Wednesday night's debate between Barack Obama and Mitt Romney underscored a core truth about America's presidential election season: the vast majority of the most consequential policy questions are completely excluded from the process. This fact is squarely at odds with a primary claim made about the two parties -- that they represent radically different political philosophies -- and illustrates how narrow the range of acceptable mainstream political debate is in the country.
In part this is because presidential elections are now conducted almost entirely like a tawdry TV reality show. Personality quirks and trivialities about the candidates dominate coverage, and voter choices, leaving little room for substantive debates.

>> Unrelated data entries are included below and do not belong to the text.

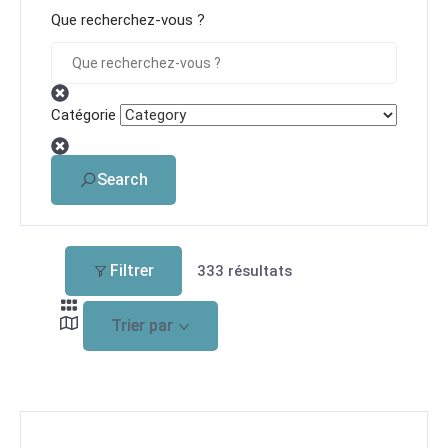
Que recherchez-vous ?
Catégorie
Search
Filtrer
333
résultats
Trier par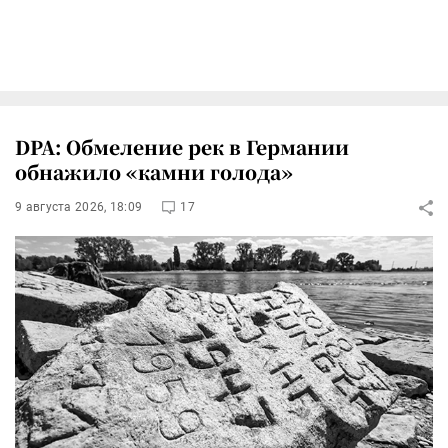
DPA: Обмеление рек в Германии
обнажило «камни голода»
9 августа 2026, 18:09
17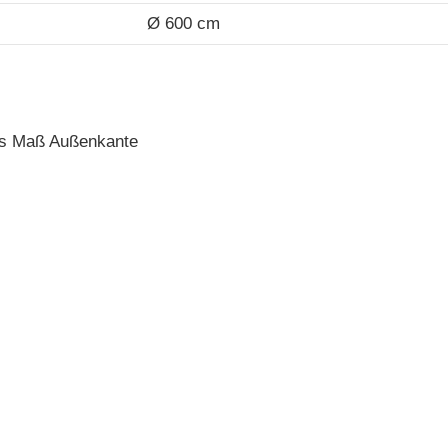
Ø 600 cm
as Maß Außenkante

But in larger part, this exclusion is due to the fact that, despite frequent complaints that America is plagued by a lack of bipartisanship, the two major party candidates are in full-scale agreement on many of the nation's most pressing political issues. As a result these are virtually ignored, drowned out by a handful of disputes that the parties relentlessly exploit to galvanise their support base and heighten fear of the other side.
Most of what matters in American political life is nowhere to be found in its national election debates. Penal policies vividly illustrate this point. America imprisons more of its citizens than any other nation on earth by far, including countries with far greater populations. As the New York Times reported in April 2008: "The United States has less than 5% of the world's population. But it has almost a quarter of the world's prisoners."
Professor Glenn Loury of Brown University has observed that these policies have turned the US into "a nation of jailers" whose "prison system has grown into a leviathan unmatched in human history." The New Yorker's Adam Gopnik called this mass incarceration "perhaps the fundamental fact [of American society], as slavery was the fundamental fact of 1850."